Tras aquella nueva victoria retornó a Italia y allí permaneció hasta mediados de 1575 recorriendo con las tropas las guarniciones de Sicilia, Cerdeña, Genova y la Lombardía.

Cuantioso rescate

Decidido a ascender en la vida militar, aspiraba a que le concedieran el grado de capitán. Regresaba a España al lado de su hermano Rodrigo, con cartas de recomendación del hermano del propio rey y máxima figura entonces de todos los ejércitos cristianos, cuando teniendo ya a la vista tierra española, la Costa Brava, entre Palamós y Cadaqués, la galera Sol en la que iban fue asaltada (26 de septiembre de 1575) por una flotilla pirata al mando de un renegado griego, Arnauti Mani, que consiguió apresarles, y los dos hermanos Cervantes fueron conducidos cautivos a Argel. Encontradas entre sus ropas aquellas cartas del hermano del Rey y otra del duque de Sessa, sus captores supusieron que era persona importante. Adjudicado como esclavo al griego Dali Mani, este consideró que la cifra por su rescate sería de 500 escudos de oro. Una cifra que, unida a otra similar para su hermano, haría inviable el pago por su familia, nada sobrada de recursos. Un largo cautiverio al que Miguel de Cervantes no se resignaba, intentando fugarse una y otra vez. 
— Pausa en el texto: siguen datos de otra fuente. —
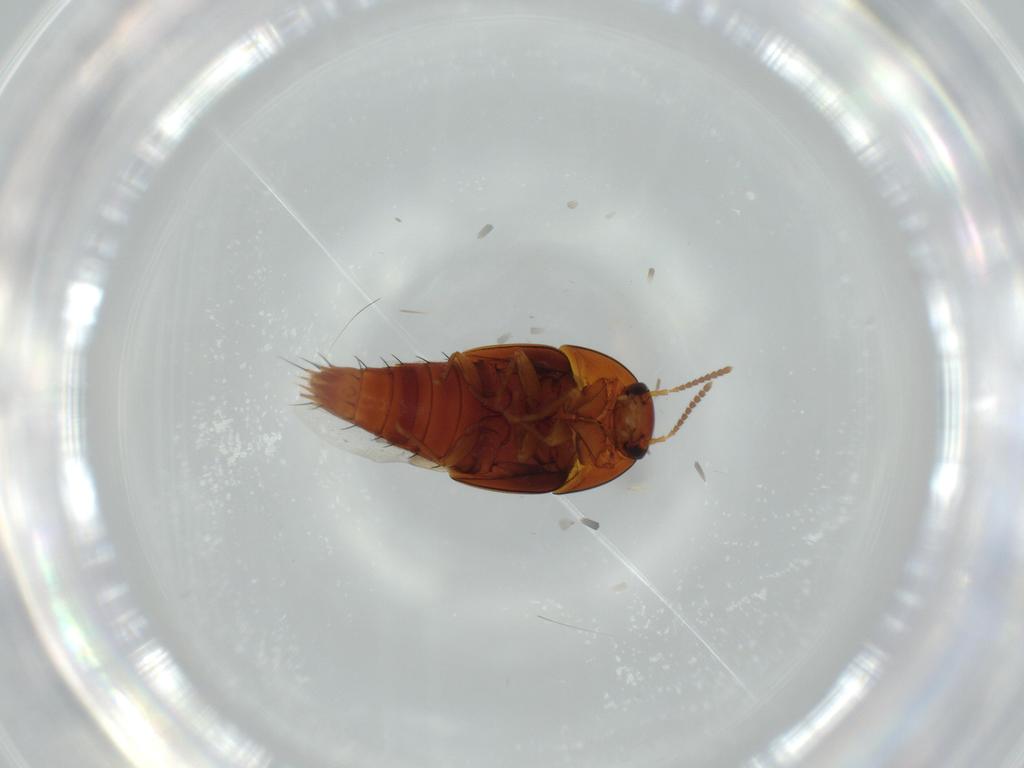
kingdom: Animalia
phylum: Arthropoda
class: Insecta
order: Coleoptera
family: Staphylinidae
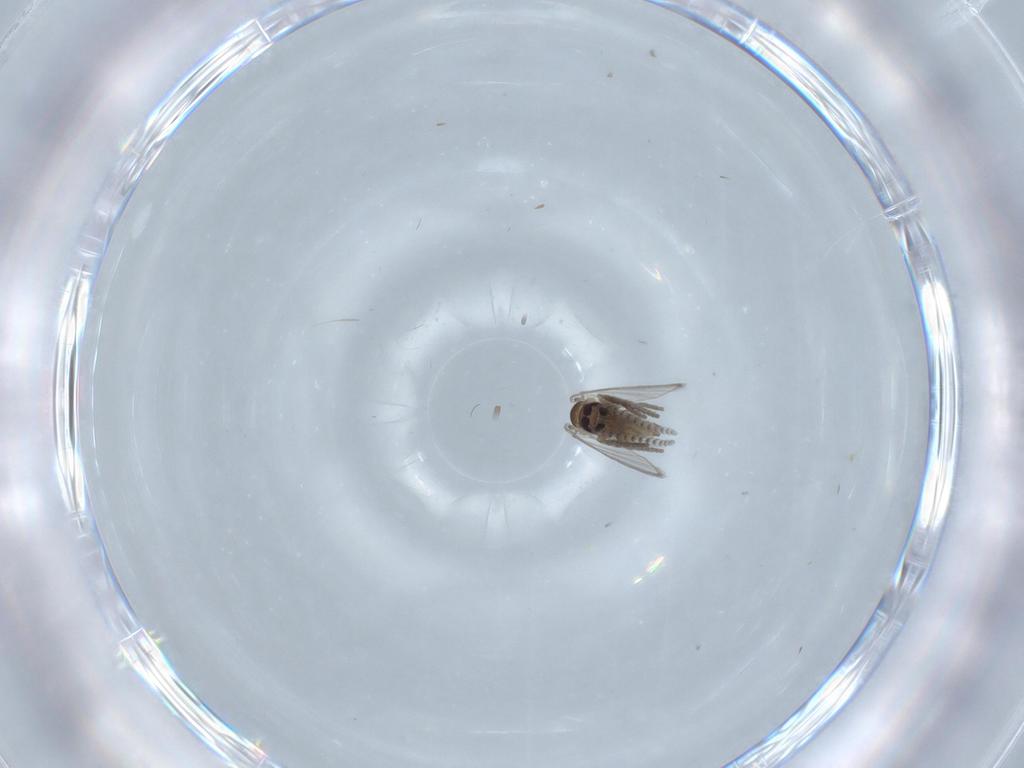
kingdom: Animalia
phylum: Arthropoda
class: Insecta
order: Diptera
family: Psychodidae
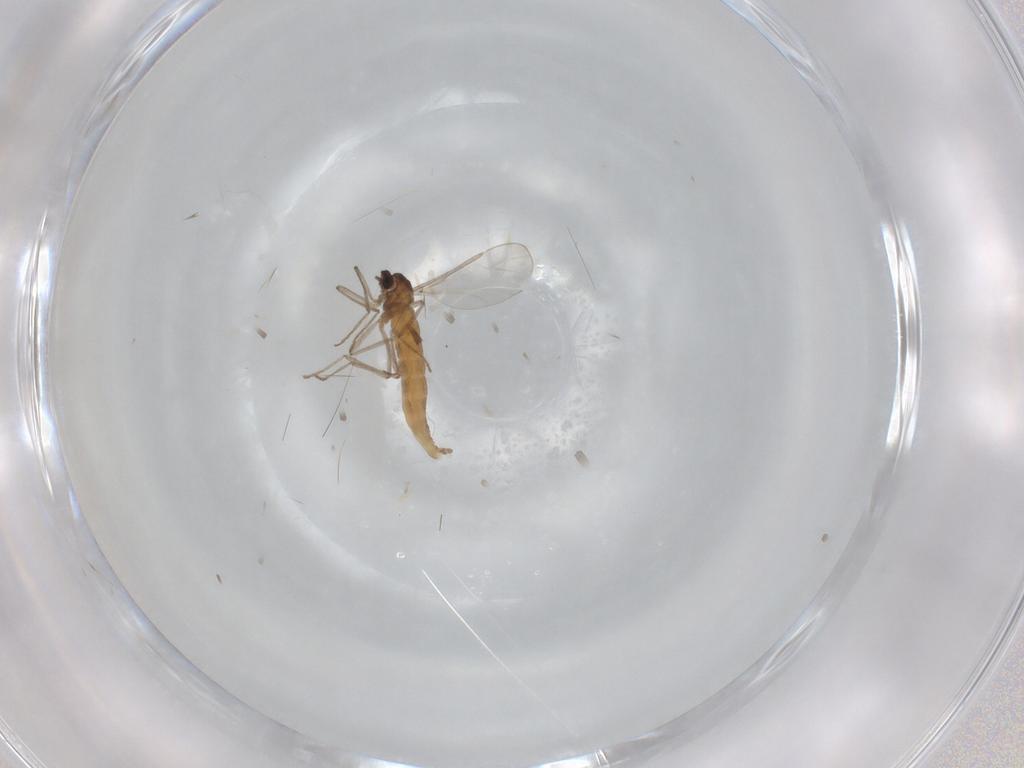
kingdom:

Su vida y sueños como soldado iban a acabar en cierto modo allí. Los recuerdos de Italia, de las batallas libradas y las peripecias sufridas iban a seguir sin embargo para siempre en su recuerdo, una memoria que permanecería para siempre en su visión de la vida, su carácter, sus principios y valores y estaría siempre presente en el fondo de sus obras.

Uno de sus poemas posteriores rendiría homenaje a un hecho, anterior a su llegada a Italia, fijado en el corazón de los tercios españoles allí destacados: el asedio de Caltenuovo por el pirata Barbaroja con 50.000 hombres a la fortaleza defendida por 3.000 soldados españoles comandados por Francisco Sarmiento, quienes antes de perecer les causaron 30.000 bajas. 

Los pocos supervivientes fueron trasladados a Constantinopla y allí acabaron por protagonizar una increíble fuga en la que la veintena que aún quedaban con vida consiguió la libertad. Su ejemplo pareciera ser el espejo en el que Cervantes se miraba para intentar huir de Argel.